SUPPLIED MATERIAL: Begin
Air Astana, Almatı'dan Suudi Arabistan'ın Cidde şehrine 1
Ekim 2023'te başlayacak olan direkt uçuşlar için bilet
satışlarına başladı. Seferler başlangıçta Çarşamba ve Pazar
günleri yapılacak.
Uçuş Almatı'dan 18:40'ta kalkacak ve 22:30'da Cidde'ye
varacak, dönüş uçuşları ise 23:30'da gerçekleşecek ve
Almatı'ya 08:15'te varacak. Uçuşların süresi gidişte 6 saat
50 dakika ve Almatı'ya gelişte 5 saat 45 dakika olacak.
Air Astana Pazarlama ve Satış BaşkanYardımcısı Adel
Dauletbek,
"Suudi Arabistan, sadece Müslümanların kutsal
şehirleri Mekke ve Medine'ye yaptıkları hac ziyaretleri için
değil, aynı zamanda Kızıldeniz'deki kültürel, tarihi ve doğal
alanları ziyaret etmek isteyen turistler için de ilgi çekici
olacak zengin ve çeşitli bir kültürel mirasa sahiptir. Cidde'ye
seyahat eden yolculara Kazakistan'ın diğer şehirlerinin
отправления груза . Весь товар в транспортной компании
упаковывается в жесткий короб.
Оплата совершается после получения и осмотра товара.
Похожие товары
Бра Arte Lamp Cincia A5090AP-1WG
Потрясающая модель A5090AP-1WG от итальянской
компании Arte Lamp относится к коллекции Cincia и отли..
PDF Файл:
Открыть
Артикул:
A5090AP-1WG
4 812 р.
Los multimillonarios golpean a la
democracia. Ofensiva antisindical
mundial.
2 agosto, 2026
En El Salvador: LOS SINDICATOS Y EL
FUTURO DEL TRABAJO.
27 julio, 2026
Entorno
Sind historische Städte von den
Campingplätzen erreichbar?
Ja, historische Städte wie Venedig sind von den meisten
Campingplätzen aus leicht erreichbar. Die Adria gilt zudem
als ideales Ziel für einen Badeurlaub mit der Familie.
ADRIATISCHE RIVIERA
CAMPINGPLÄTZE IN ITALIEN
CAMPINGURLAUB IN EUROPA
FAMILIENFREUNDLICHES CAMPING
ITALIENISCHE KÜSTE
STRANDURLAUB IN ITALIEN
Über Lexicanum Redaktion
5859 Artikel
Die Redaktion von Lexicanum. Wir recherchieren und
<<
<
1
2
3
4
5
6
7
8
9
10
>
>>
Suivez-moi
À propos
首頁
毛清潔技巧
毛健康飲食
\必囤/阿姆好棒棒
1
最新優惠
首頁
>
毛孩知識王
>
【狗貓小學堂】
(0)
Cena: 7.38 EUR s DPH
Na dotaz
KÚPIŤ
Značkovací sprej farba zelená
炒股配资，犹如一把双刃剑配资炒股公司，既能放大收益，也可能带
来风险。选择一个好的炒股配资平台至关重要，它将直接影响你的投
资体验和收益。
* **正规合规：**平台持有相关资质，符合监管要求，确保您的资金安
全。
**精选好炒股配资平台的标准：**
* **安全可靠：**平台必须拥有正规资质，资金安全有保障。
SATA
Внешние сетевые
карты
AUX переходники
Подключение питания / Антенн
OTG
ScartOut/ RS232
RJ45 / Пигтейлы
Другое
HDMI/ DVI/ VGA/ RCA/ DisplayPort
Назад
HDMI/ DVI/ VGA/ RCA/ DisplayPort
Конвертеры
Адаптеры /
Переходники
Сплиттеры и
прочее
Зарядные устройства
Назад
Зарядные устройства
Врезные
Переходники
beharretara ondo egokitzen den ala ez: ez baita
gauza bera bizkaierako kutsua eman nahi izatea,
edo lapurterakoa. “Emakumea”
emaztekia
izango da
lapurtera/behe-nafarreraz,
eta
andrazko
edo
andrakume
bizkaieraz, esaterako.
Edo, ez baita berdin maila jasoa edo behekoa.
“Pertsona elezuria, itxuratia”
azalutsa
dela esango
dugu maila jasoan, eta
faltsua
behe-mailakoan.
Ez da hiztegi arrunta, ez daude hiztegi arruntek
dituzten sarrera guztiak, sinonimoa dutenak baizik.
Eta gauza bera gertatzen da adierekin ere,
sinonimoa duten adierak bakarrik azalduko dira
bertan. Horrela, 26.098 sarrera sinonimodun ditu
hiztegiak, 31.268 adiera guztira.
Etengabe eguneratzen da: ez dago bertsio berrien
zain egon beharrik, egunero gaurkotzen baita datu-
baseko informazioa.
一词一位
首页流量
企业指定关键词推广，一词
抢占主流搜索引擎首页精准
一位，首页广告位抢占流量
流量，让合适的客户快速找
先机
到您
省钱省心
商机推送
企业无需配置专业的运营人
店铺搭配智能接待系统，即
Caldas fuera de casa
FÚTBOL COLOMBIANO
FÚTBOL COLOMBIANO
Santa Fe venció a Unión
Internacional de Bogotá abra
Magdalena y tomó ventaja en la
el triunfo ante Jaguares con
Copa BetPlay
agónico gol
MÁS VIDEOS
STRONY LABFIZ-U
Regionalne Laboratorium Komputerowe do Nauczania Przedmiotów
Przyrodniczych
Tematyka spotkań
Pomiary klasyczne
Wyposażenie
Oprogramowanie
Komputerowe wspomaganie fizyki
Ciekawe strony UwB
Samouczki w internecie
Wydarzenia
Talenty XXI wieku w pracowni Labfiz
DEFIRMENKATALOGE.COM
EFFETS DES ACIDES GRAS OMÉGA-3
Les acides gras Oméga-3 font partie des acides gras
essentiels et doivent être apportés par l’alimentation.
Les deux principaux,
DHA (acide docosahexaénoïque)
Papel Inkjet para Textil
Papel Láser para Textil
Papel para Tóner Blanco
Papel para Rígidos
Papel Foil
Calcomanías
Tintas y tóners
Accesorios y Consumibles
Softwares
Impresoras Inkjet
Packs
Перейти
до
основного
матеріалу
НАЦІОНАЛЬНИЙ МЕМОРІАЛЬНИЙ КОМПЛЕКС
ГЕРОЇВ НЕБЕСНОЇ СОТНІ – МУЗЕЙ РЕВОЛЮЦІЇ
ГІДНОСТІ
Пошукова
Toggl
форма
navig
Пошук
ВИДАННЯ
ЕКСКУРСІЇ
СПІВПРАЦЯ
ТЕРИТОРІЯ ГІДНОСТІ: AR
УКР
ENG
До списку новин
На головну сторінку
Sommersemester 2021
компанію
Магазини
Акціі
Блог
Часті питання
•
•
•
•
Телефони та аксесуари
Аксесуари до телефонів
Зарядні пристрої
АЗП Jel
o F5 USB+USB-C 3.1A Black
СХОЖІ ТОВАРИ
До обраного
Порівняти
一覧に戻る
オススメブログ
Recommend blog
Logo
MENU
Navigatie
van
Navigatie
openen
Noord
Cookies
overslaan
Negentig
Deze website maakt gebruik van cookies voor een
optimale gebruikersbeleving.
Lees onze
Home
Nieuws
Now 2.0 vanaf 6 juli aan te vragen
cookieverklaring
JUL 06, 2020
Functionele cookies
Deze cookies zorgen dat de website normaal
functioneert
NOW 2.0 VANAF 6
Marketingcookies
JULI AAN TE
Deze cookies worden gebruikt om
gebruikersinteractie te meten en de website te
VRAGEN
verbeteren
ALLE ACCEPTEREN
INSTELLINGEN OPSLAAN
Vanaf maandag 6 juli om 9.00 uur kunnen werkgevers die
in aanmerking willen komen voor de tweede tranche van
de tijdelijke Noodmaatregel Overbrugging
SUPPLIED MATERIAL: End
BRIEF:
The records above need to be duplicated. Keep every word unchanged.

FINISHED EXERCISE:
Air Astana, Almatı'dan Suudi Arabistan'ın Cidde şehrine 1
Ekim 2023'te başlayacak olan direkt uçuşlar için bilet
satışlarına başladı. Seferler başlangıçta Çarşamba ve Pazar
günleri yapılacak.
Uçuş Almatı'dan 18:40'ta kalkacak ve 22:30'da Cidde'ye
varacak, dönüş uçuşları ise 23:30'da gerçekleşecek ve
Almatı'ya 08:15'te varacak. Uçuşların süresi gidişte 6 saat
50 dakika ve Almatı'ya gelişte 5 saat 45 dakika olacak.
Air Astana Pazarlama ve Satış BaşkanYardımcısı Adel
Dauletbek,
"Suudi Arabistan, sadece Müslümanların kutsal
şehirleri Mekke ve Medine'ye yaptıkları hac ziyaretleri için
değil, aynı zamanda Kızıldeniz'deki kültürel, tarihi ve doğal
alanları ziyaret etmek isteyen turistler için de ilgi çekici
olacak zengin ve çeşitli bir kültürel mirasa sahiptir. Cidde'ye
seyahat eden yolculara Kazakistan'ın diğer şehirlerinin
отправления груза . Весь товар в транспортной компании
упаковывается в жесткий короб.
Оплата совершается после получения и осмотра товара.
Похожие товары
Бра Arte Lamp Cincia A5090AP-1WG
Потрясающая модель A5090AP-1WG от итальянской
компании Arte Lamp относится к коллекции Cincia и отли..
PDF Файл:
Открыть
Артикул:
A5090AP-1WG
4 812 р.
Los multimillonarios golpean a la
democracia. Ofensiva antisindical
mundial.
2 agosto, 2026
En El Salvador: LOS SINDICATOS Y EL
FUTURO DEL TRABAJO.
27 julio, 2026
Entorno
Sind historische Städte von den
Campingplätzen erreichbar?
Ja, historische Städte wie Venedig sind von den meisten
Campingplätzen aus leicht erreichbar. Die Adria gilt zudem
als ideales Ziel für einen Badeurlaub mit der Familie.
ADRIATISCHE RIVIERA
CAMPINGPLÄTZE IN ITALIEN
CAMPINGURLAUB IN EUROPA
FAMILIENFREUNDLICHES CAMPING
ITALIENISCHE KÜSTE
STRANDURLAUB IN ITALIEN
Über Lexicanum Redaktion
5859 Artikel
Die Redaktion von Lexicanum. Wir recherchieren und
<<
<
1
2
3
4
5
6
7
8
9
10
>
>>
Suivez-moi
À propos
首頁
毛清潔技巧
毛健康飲食
\必囤/阿姆好棒棒
1
最新優惠
首頁
>
毛孩知識王
>
【狗貓小學堂】
(0)
Cena: 7.38 EUR s DPH
Na dotaz
KÚPIŤ
Značkovací sprej farba zelená
炒股配资，犹如一把双刃剑配资炒股公司，既能放大收益，也可能带
来风险。选择一个好的炒股配资平台至关重要，它将直接影响你的投
资体验和收益。
* **正规合规：**平台持有相关资质，符合监管要求，确保您的资金安
全。
**精选好炒股配资平台的标准：**
* **安全可靠：**平台必须拥有正规资质，资金安全有保障。
SATA
Внешние сетевые
карты
AUX переходники
Подключение питания / Антенн
OTG
ScartOut/ RS232
RJ45 / Пигтейлы
Другое
HDMI/ DVI/ VGA/ RCA/ DisplayPort
Назад
HDMI/ DVI/ VGA/ RCA/ DisplayPort
Конвертеры
Адаптеры /
Переходники
Сплиттеры и
прочее
Зарядные устройства
Назад
Зарядные устройства
Врезные
Переходники
beharretara ondo egokitzen den ala ez: ez baita
gauza bera bizkaierako kutsua eman nahi izatea,
edo lapurterakoa. “Emakumea”
emaztekia
izango da
lapurtera/behe-nafarreraz,
eta
andrazko
edo
andrakume
bizkaieraz, esaterako.
Edo, ez baita berdin maila jasoa edo behekoa.
“Pertsona elezuria, itxuratia”
azalutsa
dela esango
dugu maila jasoan, eta
faltsua
behe-mailakoan.
Ez da hiztegi arrunta, ez daude hiztegi arruntek
dituzten sarrera guztiak, sinonimoa dutenak baizik.
Eta gauza bera gertatzen da adierekin ere,
sinonimoa duten adierak bakarrik azalduko dira
bertan. Horrela, 26.098 sarrera sinonimodun ditu
hiztegiak, 31.268 adiera guztira.
Etengabe eguneratzen da: ez dago bertsio berrien
zain egon beharrik, egunero gaurkotzen baita datu-
baseko informazioa.
一词一位
首页流量
企业指定关键词推广，一词
抢占主流搜索引擎首页精准
一位，首页广告位抢占流量
流量，让合适的客户快速找
先机
到您
省钱省心
商机推送
企业无需配置专业的运营人
店铺搭配智能接待系统，即
Caldas fuera de casa
FÚTBOL COLOMBIANO
FÚTBOL COLOMBIANO
Santa Fe venció a Unión
Internacional de Bogotá abra
Magdalena y tomó ventaja en la
el triunfo ante Jaguares con
Copa BetPlay
agónico gol
MÁS VIDEOS
STRONY LABFIZ-U
Regionalne Laboratorium Komputerowe do Nauczania Przedmiotów
Przyrodniczych
Tematyka spotkań
Pomiary klasyczne
Wyposażenie
Oprogramowanie
Komputerowe wspomaganie fizyki
Ciekawe strony UwB
Samouczki w internecie
Wydarzenia
Talenty XXI wieku w pracowni Labfiz
DEFIRMENKATALOGE.COM
EFFETS DES ACIDES GRAS OMÉGA-3
Les acides gras Oméga-3 font partie des acides gras
essentiels et doivent être apportés par l’alimentation.
Les deux principaux,
DHA (acide docosahexaénoïque)
Papel Inkjet para Textil
Papel Láser para Textil
Papel para Tóner Blanco
Papel para Rígidos
Papel Foil
Calcomanías
Tintas y tóners
Accesorios y Consumibles
Softwares
Impresoras Inkjet
Packs
Перейти
до
основного
матеріалу
НАЦІОНАЛЬНИЙ МЕМОРІАЛЬНИЙ КОМПЛЕКС
ГЕРОЇВ НЕБЕСНОЇ СОТНІ – МУЗЕЙ РЕВОЛЮЦІЇ
ГІДНОСТІ
Пошукова
Toggl
форма
navig
Пошук
ВИДАННЯ
ЕКСКУРСІЇ
СПІВПРАЦЯ
ТЕРИТОРІЯ ГІДНОСТІ: AR
УКР
ENG
До списку новин
На головну сторінку
Sommersemester 2021
компанію
Магазини
Акціі
Блог
Часті питання
•
•
•
•
Телефони та аксесуари
Аксесуари до телефонів
Зарядні пристрої
АЗП Jel
o F5 USB+USB-C 3.1A Black
СХОЖІ ТОВАРИ
До обраного
Порівняти
一覧に戻る
オススメブログ
Recommend blog
Logo
MENU
Navigatie
van
Navigatie
openen
Noord
Cookies
overslaan
Negentig
Deze website maakt gebruik van cookies voor een
optimale gebruikersbeleving.
Lees onze
Home
Nieuws
Now 2.0 vanaf 6 juli aan te vragen
cookieverklaring
JUL 06, 2020
Functionele cookies
Deze cookies zorgen dat de website normaal
functioneert
NOW 2.0 VANAF 6
Marketingcookies
JULI AAN TE
Deze cookies worden gebruikt om
gebruikersinteractie te meten en de website te
VRAGEN
verbeteren
ALLE ACCEPTEREN
INSTELLINGEN OPSLAAN
Vanaf maandag 6 juli om 9.00 uur kunnen werkgevers die
in aanmerking willen komen voor de tweede tranche van
de tijdelijke Noodmaatregel Overbrugging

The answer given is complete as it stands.